In the first two months of 2017 around 1,700 refugee claims were filed at the Canadian-US border, according to the Canada Border Services Agency.
Forty-six per cent said illegal immigration makes no difference to Canada's safety, while 41 per cent felt it would make the country less safe.
As refugees continue flocking to Canada, a new Reuters/Ipsos poll found nearly half of Canadians want to deport those who illegally cross into the country.
In response to Trump's travel ban, Canadian Prime Minister Justin Trudeau announced in late January that "those fleeing persecution, terror & war" are welcome in Canada.
Of those polled, 46 percent disagreed with how the prime minister was handling the border crossings.
The Canadian government set an immigration target of 300,000 for 2017, or just under 1 percent of the population, the same level as 2016.
The same number of respondents suggested that the migrants should be sent back to the United States, while 36 percent said Canada should "accept these migrants" and allow them to apply for asylum.
In the United States, where President Donald Trump was elected partly on his promise to boost deportations, 50 percent of adults supported "increasing the deportation of illegal immigrants", according to a separate Reuters/Ipsos poll that was conducted during the same week in the United States.
CBC News reported last week that more than 200 asylum seekers from around the world have walked north across the Canadian province of Manitoba's shared border with North Dakota and Minnesota and into the town of Emerson, Manitoba, since the beginning of the year.

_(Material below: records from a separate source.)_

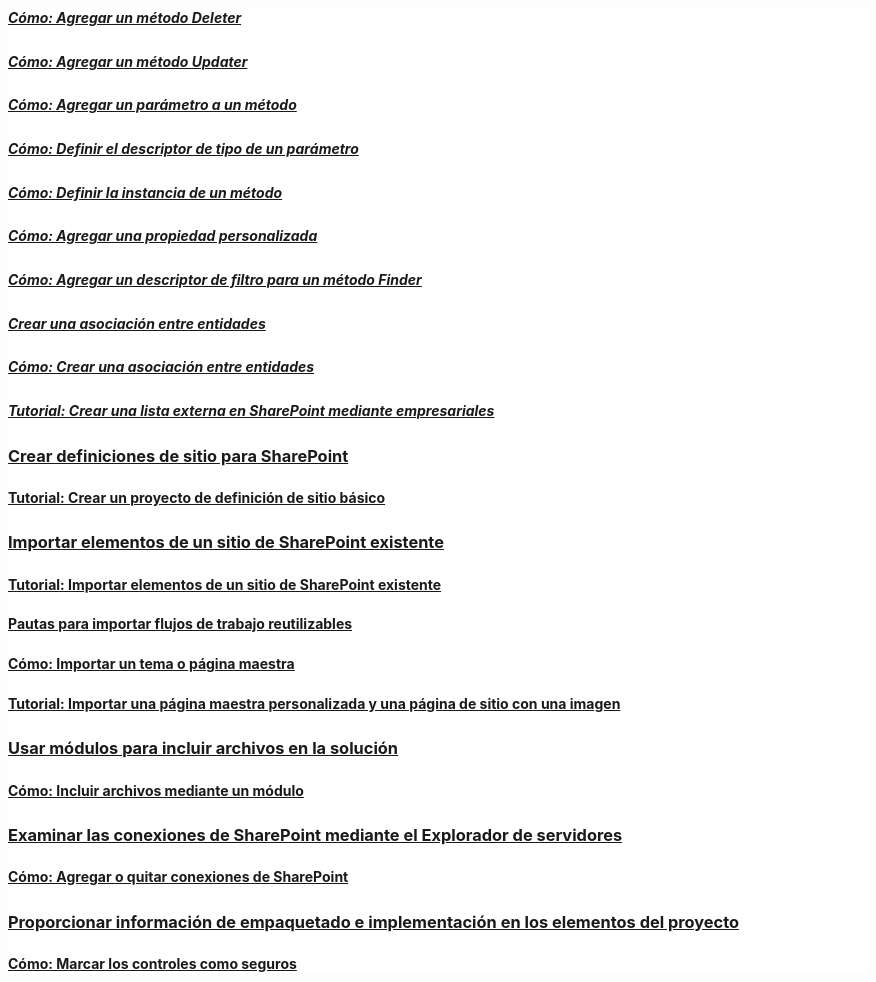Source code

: ##### [Cómo: Agregar un método Deleter](how-to-add-a-deleter-method.md)
##### [Cómo: Agregar un método Updater](how-to-add-an-updater-method.md)
##### [Cómo: Agregar un parámetro a un método](how-to-add-a-parameter-to-a-method.md)
##### [Cómo: Definir el descriptor de tipo de un parámetro](how-to-define-the-type-descriptor-of-a-parameter.md)
##### [Cómo: Definir la instancia de un método](how-to-define-a-method-instance.md)
##### [Cómo: Agregar una propiedad personalizada](how-to-add-a-custom-property.md)
##### [Cómo: Agregar un descriptor de filtro para un método Finder](how-to-add-a-filter-descriptor-to-a-finder-method.md)
##### [Crear una asociación entre entidades](creating-an-association-between-entities.md)
##### [Cómo: Crear una asociación entre entidades](how-to-create-an-association-between-entities.md)
##### [Tutorial: Crear una lista externa en SharePoint mediante empresariales](walkthrough-creating-an-external-list-in-sharepoint-by-using-business-data.md)
### [Crear definiciones de sitio para SharePoint](creating-site-definitions-for-sharepoint.md)
#### [Tutorial: Crear un proyecto de definición de sitio básico](walkthrough-create-a-basic-site-definition-project.md)
### [Importar elementos de un sitio de SharePoint existente](importing-items-from-an-existing-sharepoint-site.md)
#### [Tutorial: Importar elementos de un sitio de SharePoint existente](walkthrough-import-items-from-an-existing-sharepoint-site.md)
#### [Pautas para importar flujos de trabajo reutilizables](guidelines-for-importing-reusable-workflows.md)
#### [Cómo: Importar un tema o página maestra](how-to-import-a-master-page-or-theme.md)
#### [Tutorial: Importar una página maestra personalizada y una página de sitio con una imagen](walkthrough-import-a-custom-master-page-and-site-page-with-an-image.md)
### [Usar módulos para incluir archivos en la solución](using-modules-to-include-files-in-the-solution.md)
#### [Cómo: Incluir archivos mediante un módulo](how-to-include-files-by-using-a-module.md)
### [Examinar las conexiones de SharePoint mediante el Explorador de servidores](browsing-sharepoint-connections-using-server-explorer.md)
#### [Cómo: Agregar o quitar conexiones de SharePoint](how-to-add-or-remove-sharepoint-connections.md)
### [Proporcionar información de empaquetado e implementación en los elementos del proyecto](providing-packaging-and-deployment-information-in-project-items.md)
#### [Cómo: Marcar los controles como seguros](how-to-mark-controls-as-safe-controls.md)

After reaching Canada, many people illegally crossing the border wind up at the Manitoba Interfaith Immigration Council, which provides legal assistance for refugees looking for asylum.
That also occurs, in part, because those in the U.S. can't apply for asylum in Canada, as the U.S. is considered safe country.
"That's what's pissing most people off".
The PMO is not commenting on the poll, however, a spokesperson for the Public Safety Minister says slipping across the border is not a "free ticket" into Canada.
Warm weather may lead to an even greater spike in illegal immigration into Canada, warned Brian Lee Crowley, head of the Macdonald-Laurier Institute public think-tank. 37% said they agreed with government's current immigration policy.
But Canadians are becoming increasingly concerned about those who don't follow the proper legal channels to enter the country.
"If they are found to be inadmissible without a valid claim, deportation procedures are begun", he said, adding that those who are believed to pose a risk can be detained.